# Acquisto biglietti online con carta Cuore Rossonero



## **Catanese Doc** (3 Novembre 2014)

Salve ragazzi, mi servono delle indicazioni per quanto riguarda l'acquisto online dei biglietti per Milan-Inter di giorno 23 novembre.
Premesso che ho la Cuore Rossonero, come devo fare per acquistare un biglietto? La carta l'ho fatta 3 anni fa e ai tempi il Milan era ancora affiliato con Intesa SanPaolo.
Devo ricaricare la carta presso una filiale della banca? Oppure posso pagare i biglietti online con una qualsiasi carta di credito?

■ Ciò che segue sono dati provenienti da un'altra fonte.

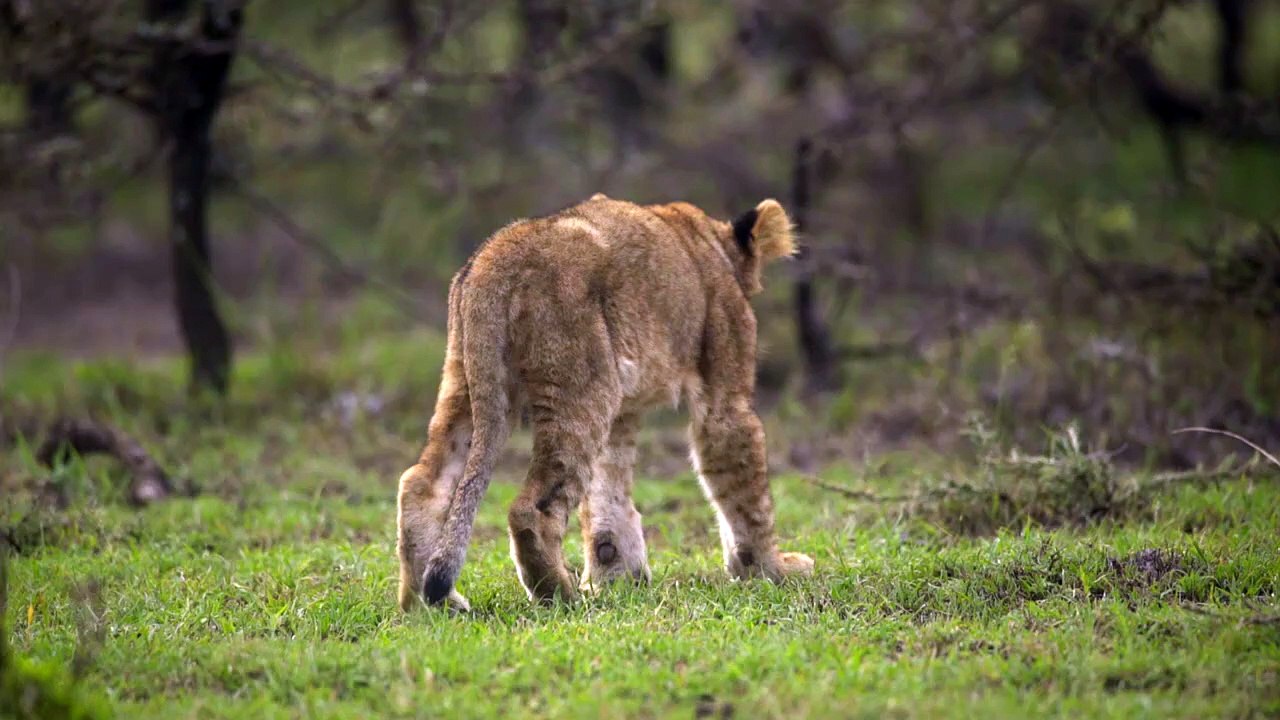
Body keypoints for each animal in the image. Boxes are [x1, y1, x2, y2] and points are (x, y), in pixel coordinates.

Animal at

Attendo risposte nel minor tempo possibile considerando che la prevendita per i possessori della cuore rossonero è iniziata oggi e finisce giorno 9 novembre, grazie.


----------



## Jino (3 Novembre 2014)

La cuore rossonero ti serve solamente come biglietto digitale, tu sul sito paghi con la carta di credito che preferisci, poi il pagamento lo associ alla tua tessera che ti serve semplicemente per entrare nel tornello, funge da biglietto insomma.


----------



## **Catanese Doc** (3 Novembre 2014)

Jino ha scritto:


> La cuore rossonero ti serve solamente come biglietto digitale, tu sul sito paghi con la carta di credito che preferisci, poi il pagamento lo associ alla tua tessera che ti serve semplicemente per entrare nel tornello, funge da biglietto insomma.



Quindi non devo ricaricare la cuore rossonero dell'importo del biglietto come se fosse una postpay giusto? Il pagamento lo effettuo con la mia carta di credito..
Scusa se sono ripetitivo, ma avevo sentito da qualche parte che si doveva ricaricare la cuore rossonero.

Ah e un'altra cosa: come fa la carta cuore rossonero a fungere da biglietto online? Come viene ''trasferito'' il biglietto sulla carta?


----------



## Jino (3 Novembre 2014)

Beh alla fine il tornello è gestito in maniera informatica, la tua cuore rossonero ha un suo codice unico intestato a te, tu paghi sul sito il biglietto e di conseguenza per il codice della tua tessera il biglietto è stato pagato per tale partita, quando la passi al tornello rileva che è pagato e sei abilitato all'ingresso ed entri.


----------



## **Catanese Doc** (3 Novembre 2014)

Jino ha scritto:


> Beh alla fine il tornello è gestito in maniera informatica, la tua cuore rossonero ha un suo codice unico intestato a te, tu paghi sul sito il biglietto e di conseguenza per il codice della tua tessera il biglietto è stato pagato per tale partita, quando la passi al tornello rileva che è pagato e sei abilitato all'ingresso ed entri.



Perfetto. Quindi io pago tramite la mia carta di credito e non appena gli addetti ricevono il pagamento del biglietto, mi ''immagazzinano'' il biglietto in via digitale nella carta cuore rossonero, tramite il codice della carta stessa.
Gentilissimo come sempre Jino. Grazie


----------